● Problem statement
Find "ring dip: (344, 587)" and "middle dip: (397, 607)" in the records below. Copy the lines holding them and every line between, exactly, and no others.

........

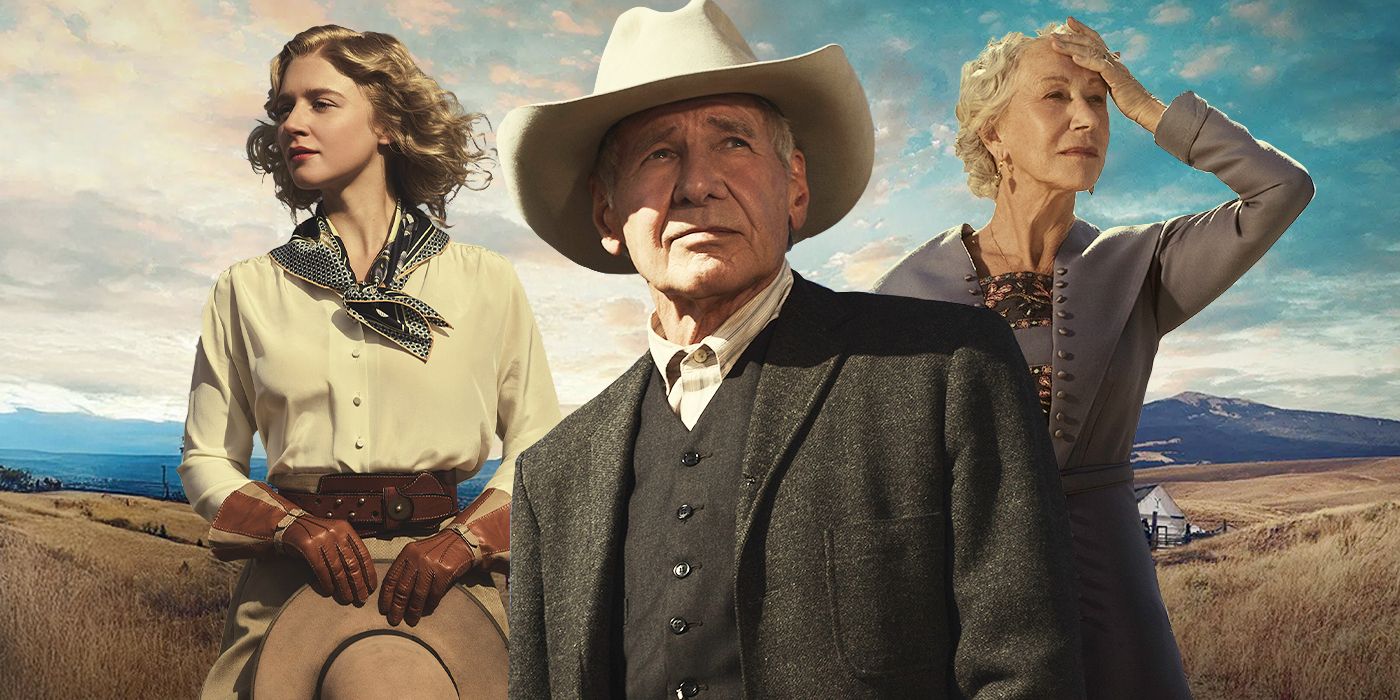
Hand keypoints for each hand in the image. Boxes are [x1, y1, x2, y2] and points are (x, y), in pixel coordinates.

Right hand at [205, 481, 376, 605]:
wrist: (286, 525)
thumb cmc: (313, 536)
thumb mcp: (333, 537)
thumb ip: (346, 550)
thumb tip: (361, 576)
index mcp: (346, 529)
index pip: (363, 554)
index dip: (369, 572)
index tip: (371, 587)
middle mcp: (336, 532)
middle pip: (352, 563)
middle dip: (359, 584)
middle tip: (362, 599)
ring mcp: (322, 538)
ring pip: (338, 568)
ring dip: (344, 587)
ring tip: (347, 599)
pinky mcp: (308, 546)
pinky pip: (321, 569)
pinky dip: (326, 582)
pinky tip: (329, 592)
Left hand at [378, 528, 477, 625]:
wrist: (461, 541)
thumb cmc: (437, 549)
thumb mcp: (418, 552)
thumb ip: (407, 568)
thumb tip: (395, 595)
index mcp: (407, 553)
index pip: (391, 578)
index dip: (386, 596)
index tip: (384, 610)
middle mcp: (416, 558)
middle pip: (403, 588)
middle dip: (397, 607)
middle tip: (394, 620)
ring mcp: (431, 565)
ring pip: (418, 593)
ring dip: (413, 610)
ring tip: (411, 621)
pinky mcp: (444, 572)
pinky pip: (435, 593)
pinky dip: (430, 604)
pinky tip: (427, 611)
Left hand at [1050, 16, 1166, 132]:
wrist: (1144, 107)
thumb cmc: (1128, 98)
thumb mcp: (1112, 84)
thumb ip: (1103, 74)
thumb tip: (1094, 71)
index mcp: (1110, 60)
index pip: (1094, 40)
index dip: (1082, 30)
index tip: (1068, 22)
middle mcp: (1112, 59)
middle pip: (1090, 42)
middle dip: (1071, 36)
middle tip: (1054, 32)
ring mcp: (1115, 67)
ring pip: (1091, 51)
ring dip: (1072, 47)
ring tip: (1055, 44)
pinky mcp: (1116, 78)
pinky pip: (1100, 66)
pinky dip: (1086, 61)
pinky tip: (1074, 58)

........

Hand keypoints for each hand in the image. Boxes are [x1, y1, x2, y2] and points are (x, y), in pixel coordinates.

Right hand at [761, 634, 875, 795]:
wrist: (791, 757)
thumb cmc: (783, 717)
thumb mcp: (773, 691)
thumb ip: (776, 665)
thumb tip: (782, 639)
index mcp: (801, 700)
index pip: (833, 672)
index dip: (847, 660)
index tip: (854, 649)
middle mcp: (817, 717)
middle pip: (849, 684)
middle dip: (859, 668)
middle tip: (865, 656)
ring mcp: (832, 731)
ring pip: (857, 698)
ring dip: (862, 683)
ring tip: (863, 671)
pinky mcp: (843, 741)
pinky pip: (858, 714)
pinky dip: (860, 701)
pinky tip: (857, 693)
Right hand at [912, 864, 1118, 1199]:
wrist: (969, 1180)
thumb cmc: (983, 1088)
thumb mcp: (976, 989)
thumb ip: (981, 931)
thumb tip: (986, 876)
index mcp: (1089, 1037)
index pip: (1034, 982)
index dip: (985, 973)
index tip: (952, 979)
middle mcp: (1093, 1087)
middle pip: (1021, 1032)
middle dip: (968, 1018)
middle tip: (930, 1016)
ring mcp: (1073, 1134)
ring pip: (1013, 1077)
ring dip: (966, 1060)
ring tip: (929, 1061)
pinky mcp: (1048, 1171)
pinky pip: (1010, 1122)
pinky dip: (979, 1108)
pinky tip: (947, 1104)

........

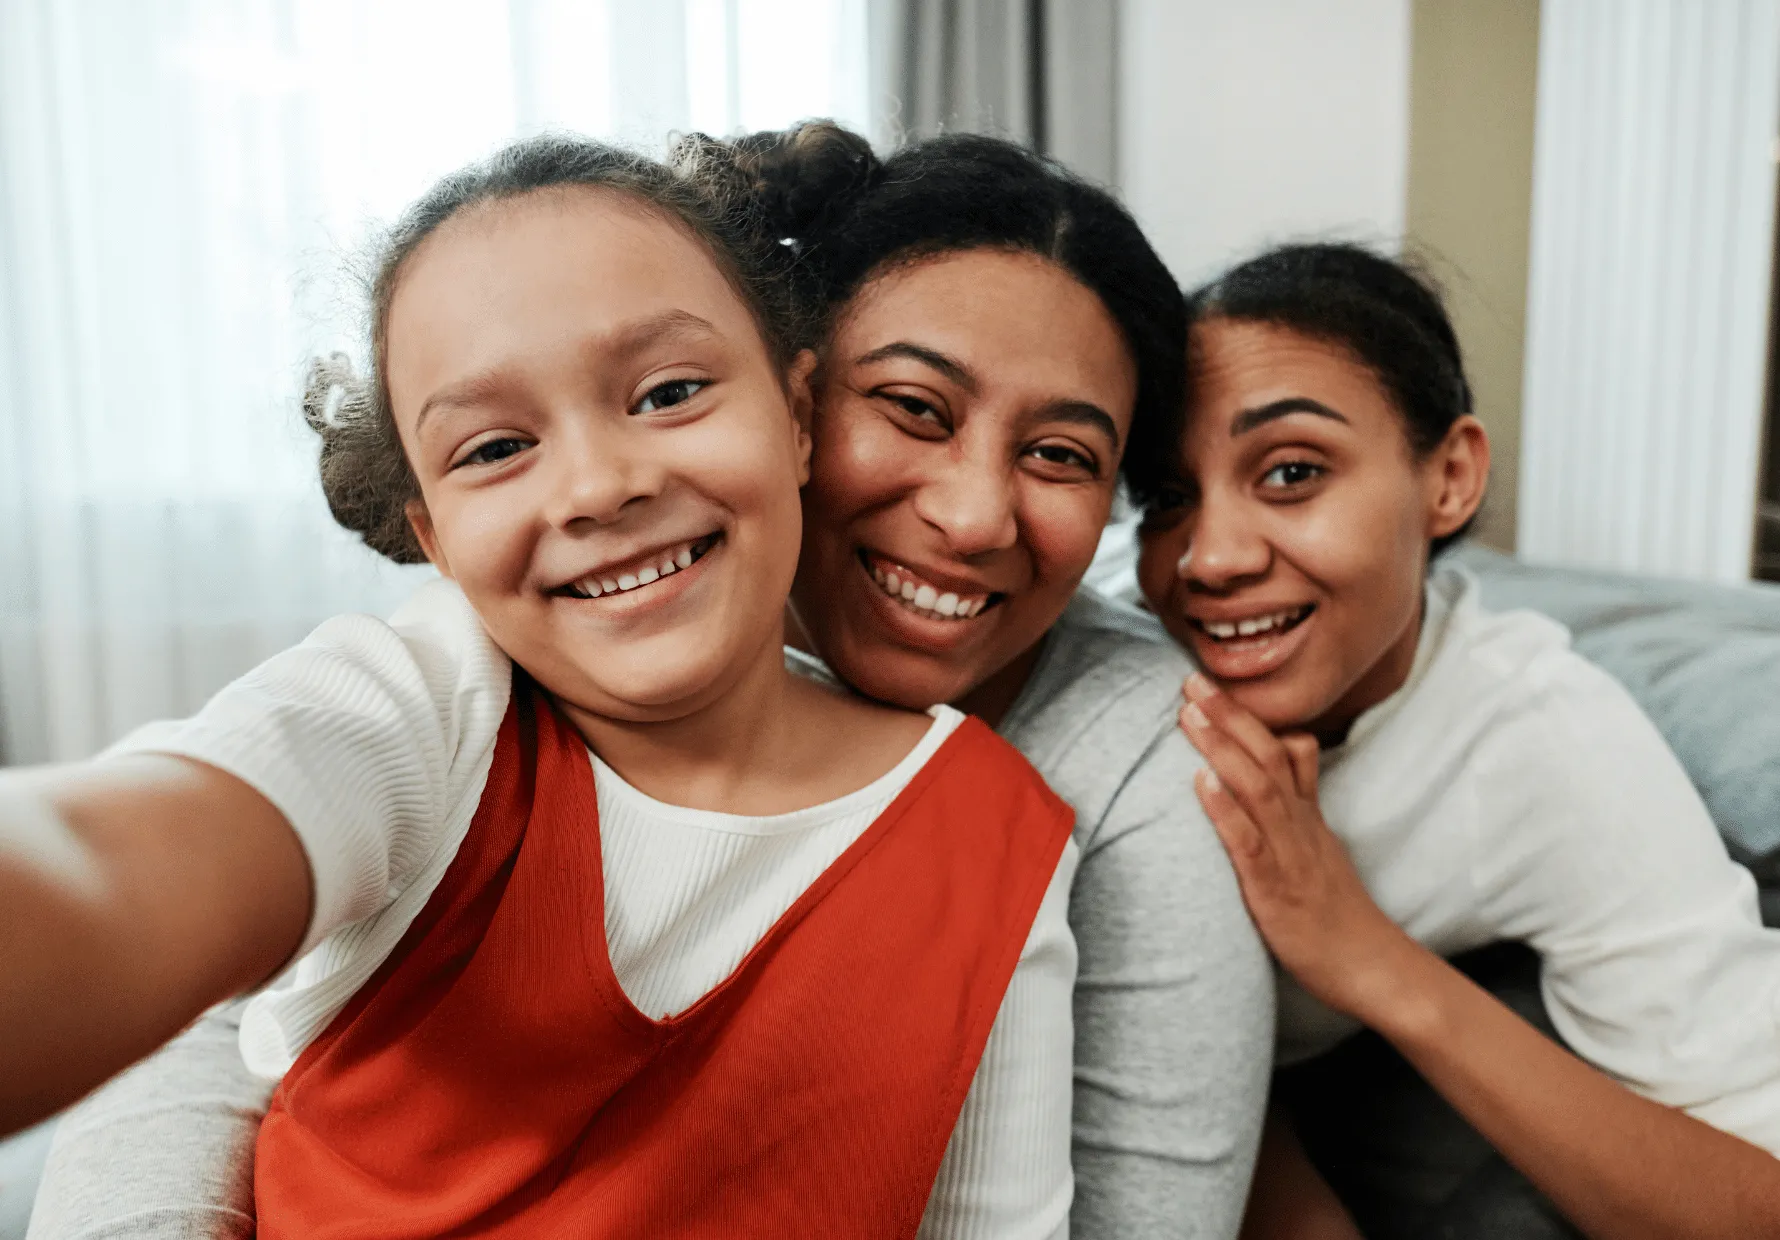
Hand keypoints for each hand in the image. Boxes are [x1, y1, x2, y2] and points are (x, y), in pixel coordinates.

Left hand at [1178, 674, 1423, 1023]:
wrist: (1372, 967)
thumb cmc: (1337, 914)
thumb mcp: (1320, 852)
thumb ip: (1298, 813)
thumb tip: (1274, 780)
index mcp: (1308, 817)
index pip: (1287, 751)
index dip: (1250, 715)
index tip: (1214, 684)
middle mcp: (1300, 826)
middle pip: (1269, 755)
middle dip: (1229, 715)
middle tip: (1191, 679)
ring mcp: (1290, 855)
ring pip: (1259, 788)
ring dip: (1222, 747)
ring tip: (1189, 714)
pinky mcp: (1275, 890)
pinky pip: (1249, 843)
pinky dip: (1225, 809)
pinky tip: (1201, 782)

........

● Your solution
ring dip: (344, 587)
ring tip: (347, 599)
pinky mcp: (308, 546)
pinky pip: (321, 569)
pinky dip: (326, 582)
pinky tip: (329, 592)
Left hand at [378, 528, 477, 625]:
wrist: (461, 541)
thumb cmc: (437, 549)
thumb mcp: (418, 552)
thumb ip: (407, 568)
thumb tip: (395, 595)
index mcp: (407, 553)
index pip: (391, 578)
index dip: (386, 596)
index tip: (384, 610)
middle mcp: (416, 558)
middle pip: (403, 588)
middle dip: (397, 607)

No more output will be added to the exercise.